§ Exercise details
From the line containing "536 400 153.0" to the end of the entries, return every line exactly, both ends included, and add nothing.

--- START ---

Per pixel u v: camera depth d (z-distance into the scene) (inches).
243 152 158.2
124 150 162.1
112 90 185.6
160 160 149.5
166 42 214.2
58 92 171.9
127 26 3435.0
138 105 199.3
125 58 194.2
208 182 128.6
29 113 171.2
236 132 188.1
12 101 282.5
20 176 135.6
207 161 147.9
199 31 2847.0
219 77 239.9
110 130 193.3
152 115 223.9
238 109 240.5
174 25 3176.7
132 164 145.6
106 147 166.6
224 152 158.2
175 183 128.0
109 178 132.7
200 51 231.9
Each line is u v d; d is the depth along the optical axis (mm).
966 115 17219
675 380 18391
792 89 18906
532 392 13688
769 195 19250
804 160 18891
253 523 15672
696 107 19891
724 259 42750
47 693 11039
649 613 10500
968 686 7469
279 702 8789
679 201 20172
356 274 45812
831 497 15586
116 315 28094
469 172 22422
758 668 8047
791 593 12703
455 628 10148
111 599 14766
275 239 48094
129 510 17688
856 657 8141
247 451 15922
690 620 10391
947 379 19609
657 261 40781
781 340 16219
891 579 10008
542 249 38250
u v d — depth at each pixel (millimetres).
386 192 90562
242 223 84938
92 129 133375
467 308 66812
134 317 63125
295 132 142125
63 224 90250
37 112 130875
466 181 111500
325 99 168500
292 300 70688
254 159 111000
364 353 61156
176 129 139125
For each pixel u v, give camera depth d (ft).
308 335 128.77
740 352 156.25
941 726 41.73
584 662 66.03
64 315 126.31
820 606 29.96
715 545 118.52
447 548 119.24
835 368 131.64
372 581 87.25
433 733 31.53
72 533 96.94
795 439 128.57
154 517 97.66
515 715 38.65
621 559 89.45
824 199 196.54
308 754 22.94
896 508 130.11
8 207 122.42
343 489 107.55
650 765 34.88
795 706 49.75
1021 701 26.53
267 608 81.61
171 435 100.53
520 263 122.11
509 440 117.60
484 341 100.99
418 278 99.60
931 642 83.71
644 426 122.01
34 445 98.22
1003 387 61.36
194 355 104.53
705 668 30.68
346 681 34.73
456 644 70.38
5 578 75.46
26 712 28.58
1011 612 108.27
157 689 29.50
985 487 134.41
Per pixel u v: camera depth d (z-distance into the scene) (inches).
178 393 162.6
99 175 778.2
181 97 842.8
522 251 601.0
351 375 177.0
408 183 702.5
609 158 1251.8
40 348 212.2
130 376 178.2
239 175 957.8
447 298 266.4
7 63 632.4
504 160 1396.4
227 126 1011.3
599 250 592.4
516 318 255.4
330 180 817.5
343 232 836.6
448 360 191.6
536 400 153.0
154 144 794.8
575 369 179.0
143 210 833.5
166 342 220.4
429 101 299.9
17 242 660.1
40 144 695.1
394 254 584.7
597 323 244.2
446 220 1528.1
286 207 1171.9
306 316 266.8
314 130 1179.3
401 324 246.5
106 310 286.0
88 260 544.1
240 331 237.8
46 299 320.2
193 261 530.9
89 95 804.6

--- END ---

§ Solution for this problem
536 400 153.0
154 144 794.8
575 369 179.0
143 210 833.5
166 342 220.4
429 101 299.9
17 242 660.1
40 144 695.1
394 254 584.7
597 323 244.2
446 220 1528.1
286 207 1171.9
306 316 266.8
314 130 1179.3
401 324 246.5
106 310 286.0
88 260 544.1
240 331 237.8
46 299 320.2
193 261 530.9
89 95 804.6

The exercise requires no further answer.